-- Start of Working data --

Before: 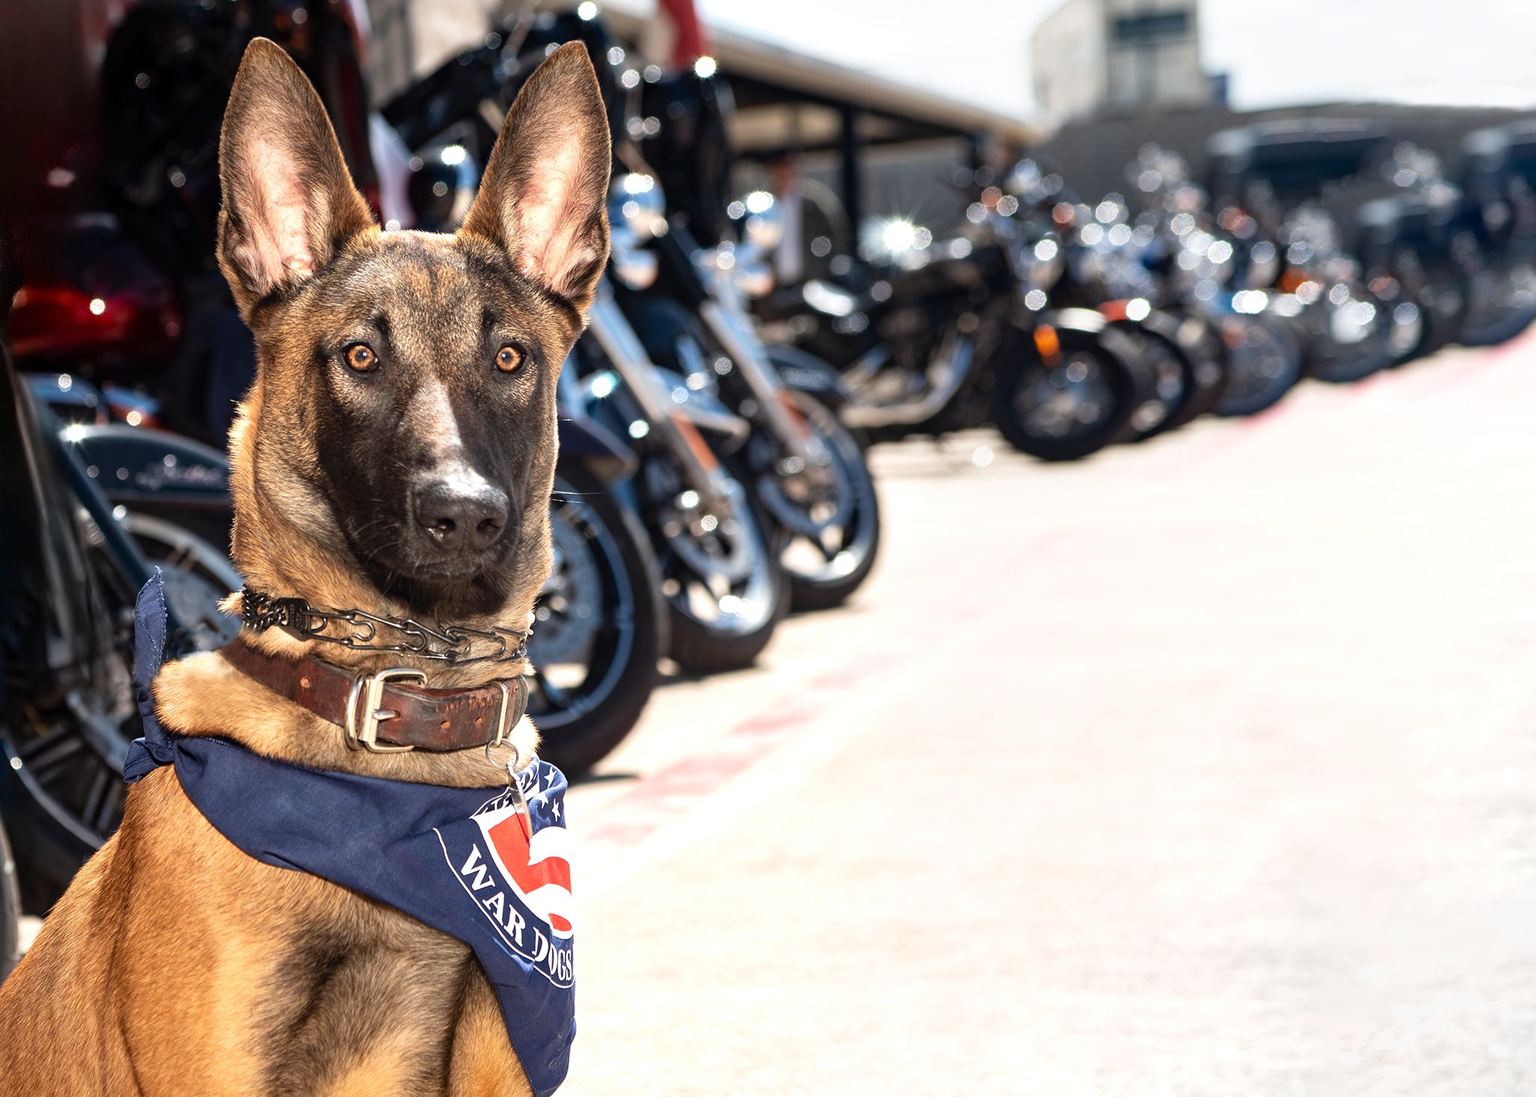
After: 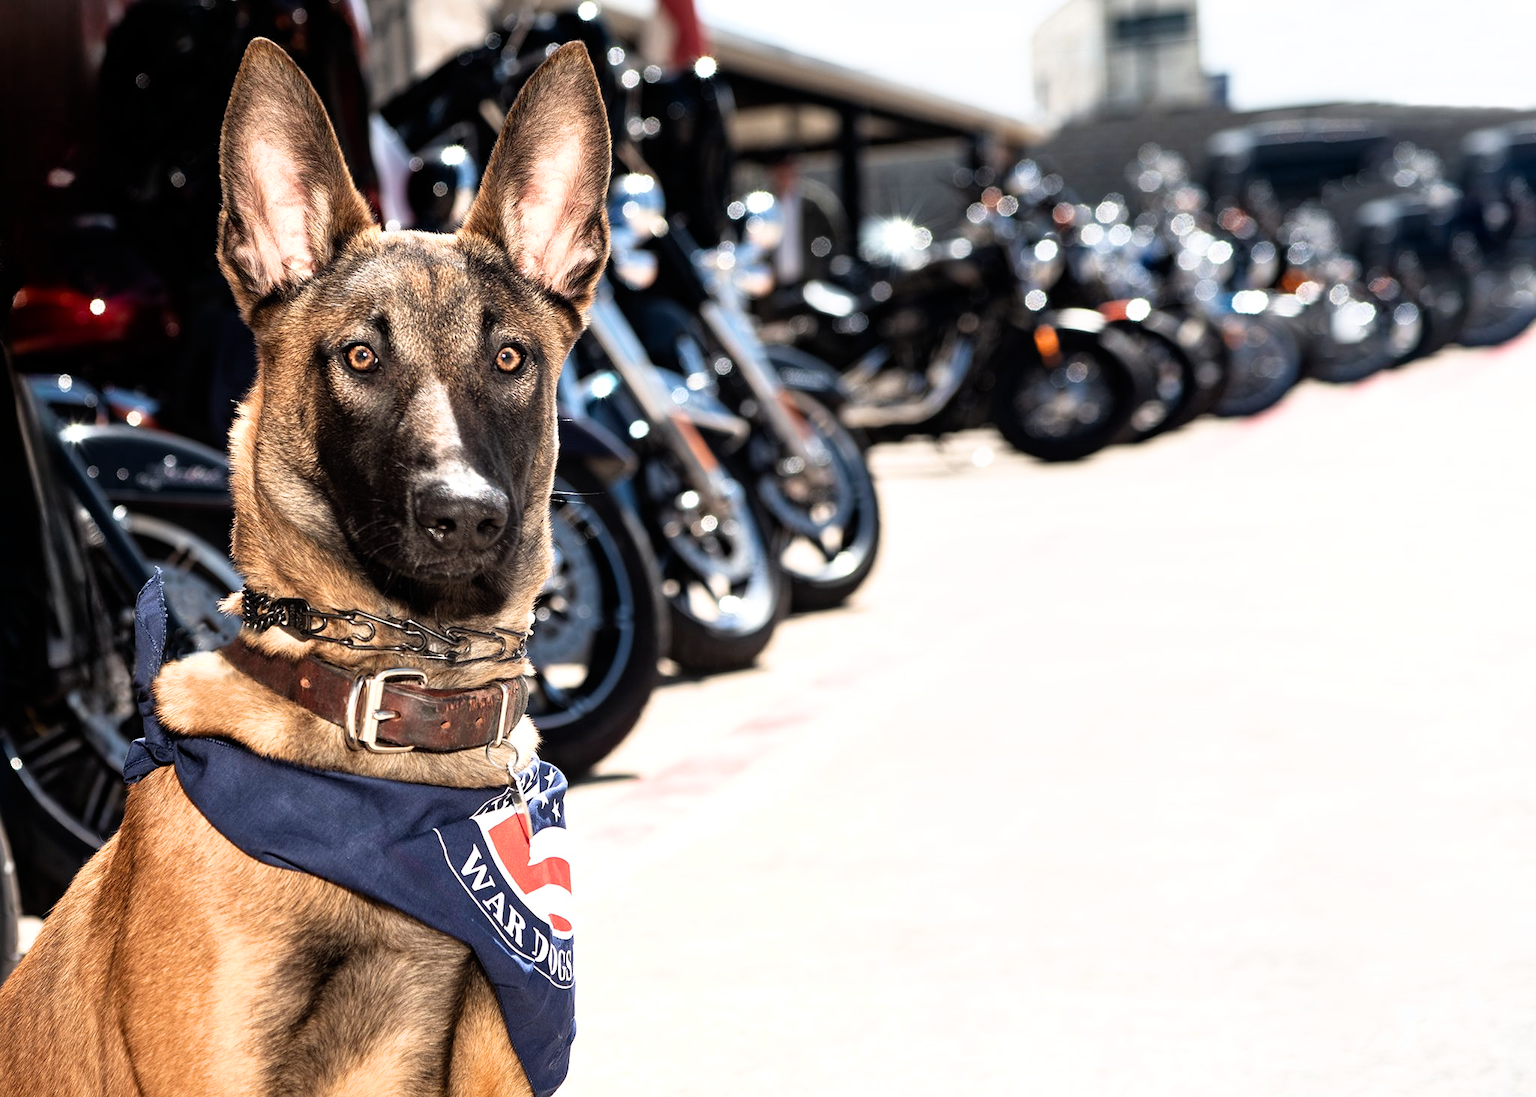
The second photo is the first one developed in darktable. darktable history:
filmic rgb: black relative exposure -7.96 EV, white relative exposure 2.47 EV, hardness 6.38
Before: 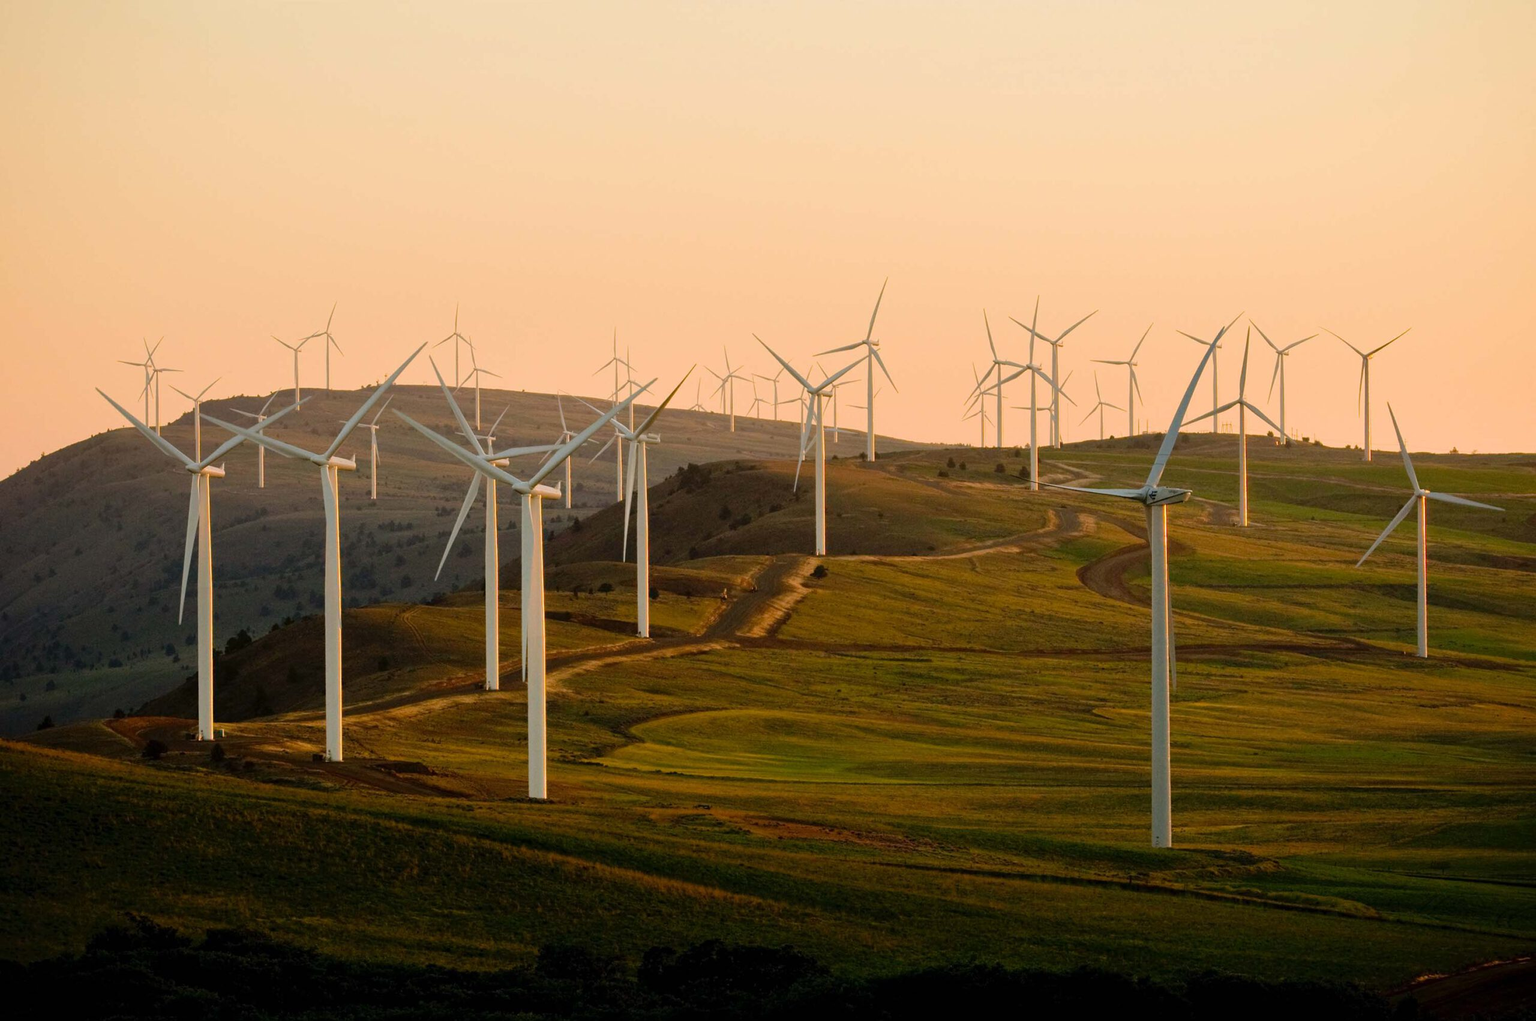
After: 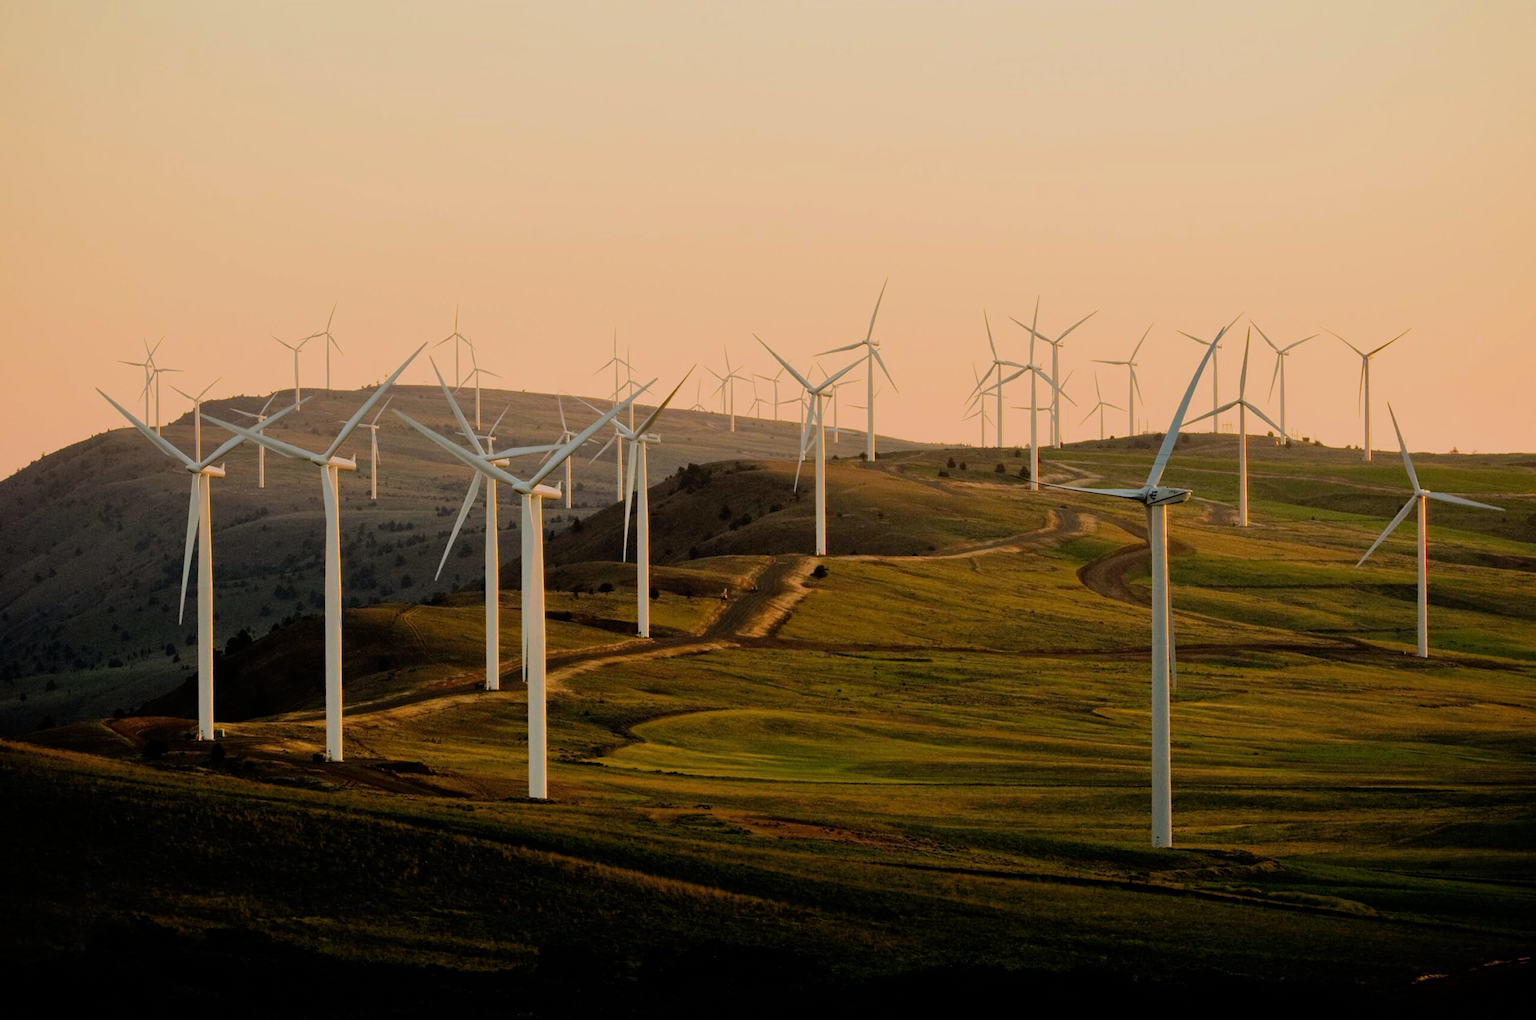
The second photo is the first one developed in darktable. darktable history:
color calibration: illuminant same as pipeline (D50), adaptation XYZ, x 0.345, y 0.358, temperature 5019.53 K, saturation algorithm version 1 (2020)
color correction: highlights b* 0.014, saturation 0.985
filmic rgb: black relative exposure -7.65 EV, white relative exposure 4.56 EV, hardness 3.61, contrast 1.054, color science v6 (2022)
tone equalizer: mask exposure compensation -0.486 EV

-- End of Working data --

Reproduce all of the lines above word for word, but omit the pictures.

Before: 
After: 
The second photo is the first one developed in darktable. darktable history:
filmic rgb: black relative exposure -7.96 EV, white relative exposure 2.47 EV, hardness 6.38
Before: 
After: 
The second photo is the first one developed in darktable. darktable history:
color calibration: illuminant same as pipeline (D50), adaptation XYZ, x 0.345, y 0.358, temperature 5019.53 K, saturation algorithm version 1 (2020)
color correction: highlights b* 0.014, saturation 0.985
filmic rgb: black relative exposure -7.65 EV, white relative exposure 4.56 EV, hardness 3.61, contrast 1.054, color science v6 (2022)
tone equalizer: mask exposure compensation -0.486 EV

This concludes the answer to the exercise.